Content starts
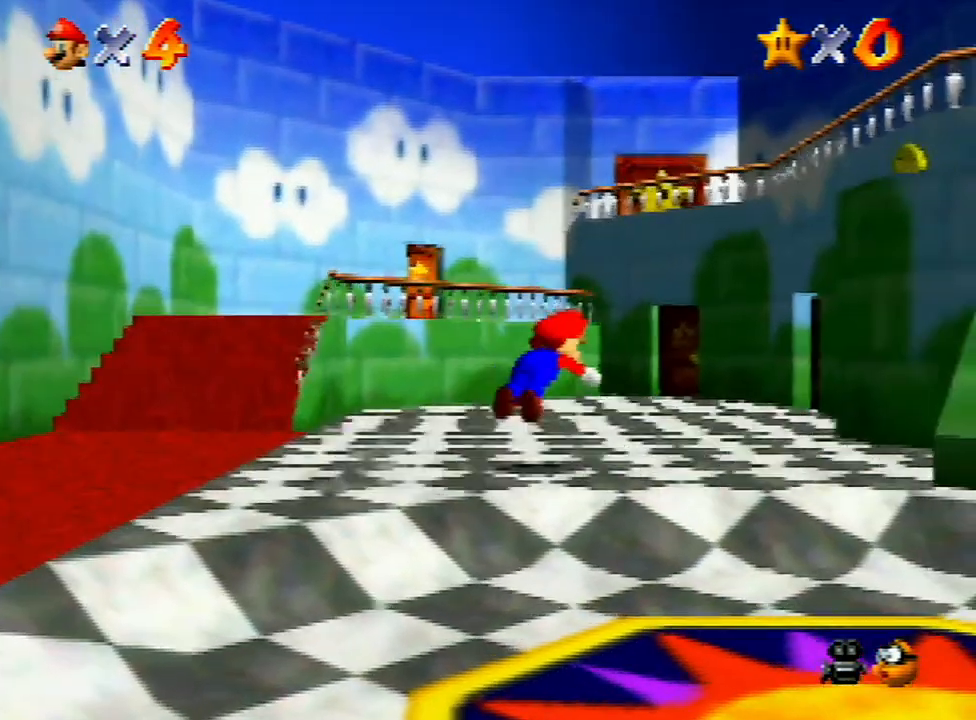
{"buttons": [], "left_stick": "up", "events": [[100, "B", "down"], [167, "B", "up"], [200, "left_stick", "up"], [233, "B", "down"], [267, "B", "up"], [333, "B", "down"], [400, "B", "up"]]}
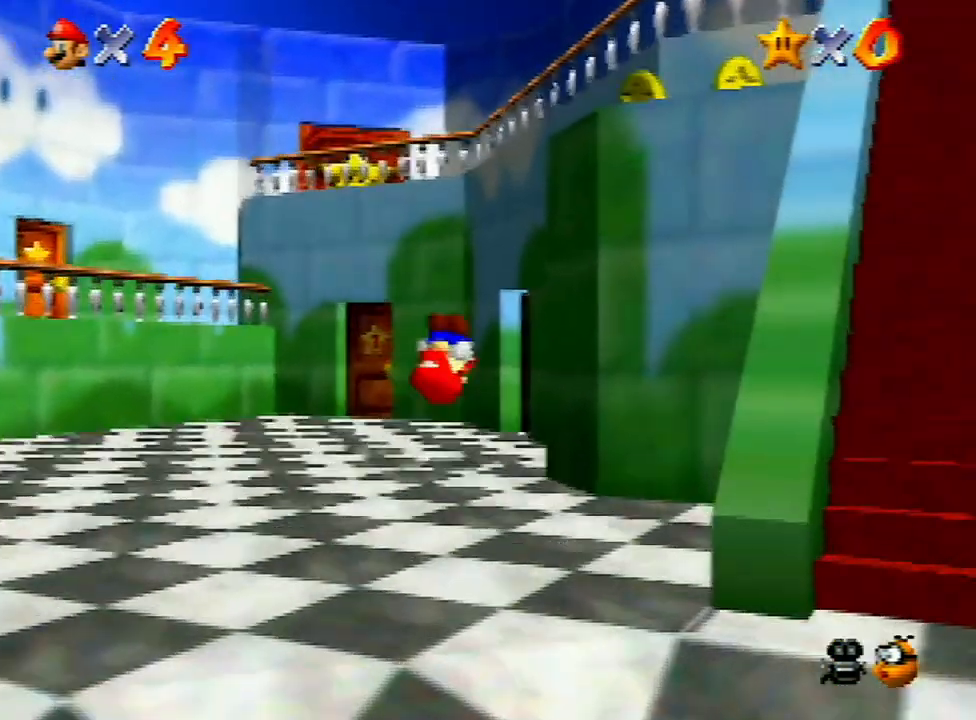
{"buttons": [], "left_stick": "up-right", "events": [[133, "left_stick", "up-left"], [267, "left_stick", "up"], [367, "left_stick", "up-right"]]}
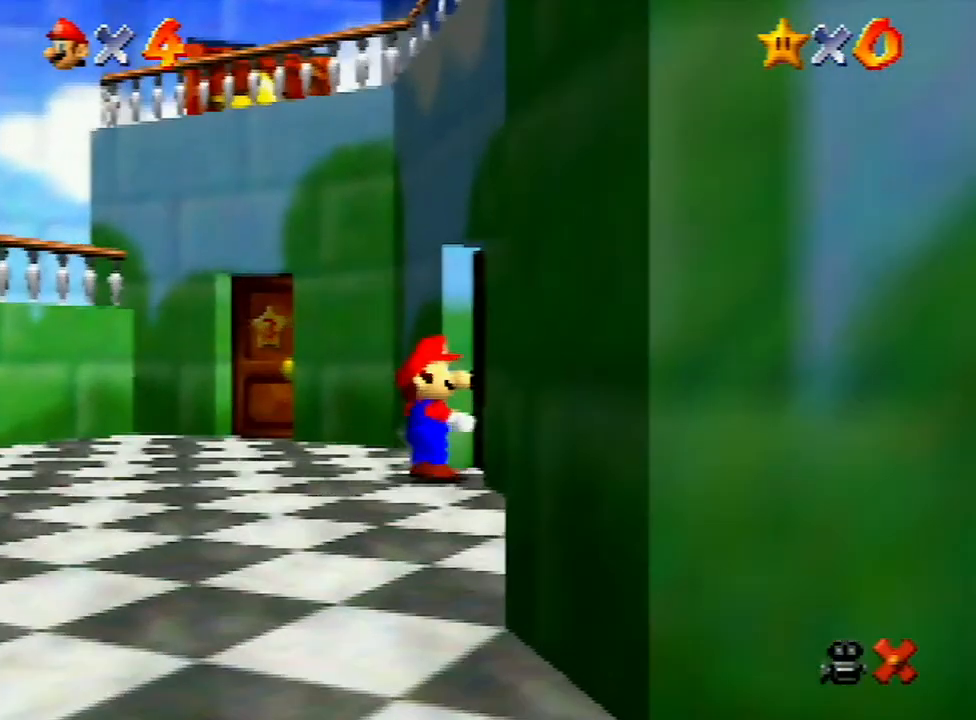
{"buttons": [], "left_stick": "up-right", "events": [[67, "left_stick", "center"], [233, "left_stick", "up"], [367, "left_stick", "up-right"]]}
Content ends
→ **YOUR TASK**
Please copy the lines above exactly as written, apart from any pictures.

→ **TASK RESPONSE**
{"buttons": [], "left_stick": "up", "events": [[100, "B", "down"], [167, "B", "up"], [200, "left_stick", "up"], [233, "B", "down"], [267, "B", "up"], [333, "B", "down"], [400, "B", "up"]]}
{"buttons": [], "left_stick": "up-right", "events": [[133, "left_stick", "up-left"], [267, "left_stick", "up"], [367, "left_stick", "up-right"]]}
{"buttons": [], "left_stick": "up-right", "events": [[67, "left_stick", "center"], [233, "left_stick", "up"], [367, "left_stick", "up-right"]]}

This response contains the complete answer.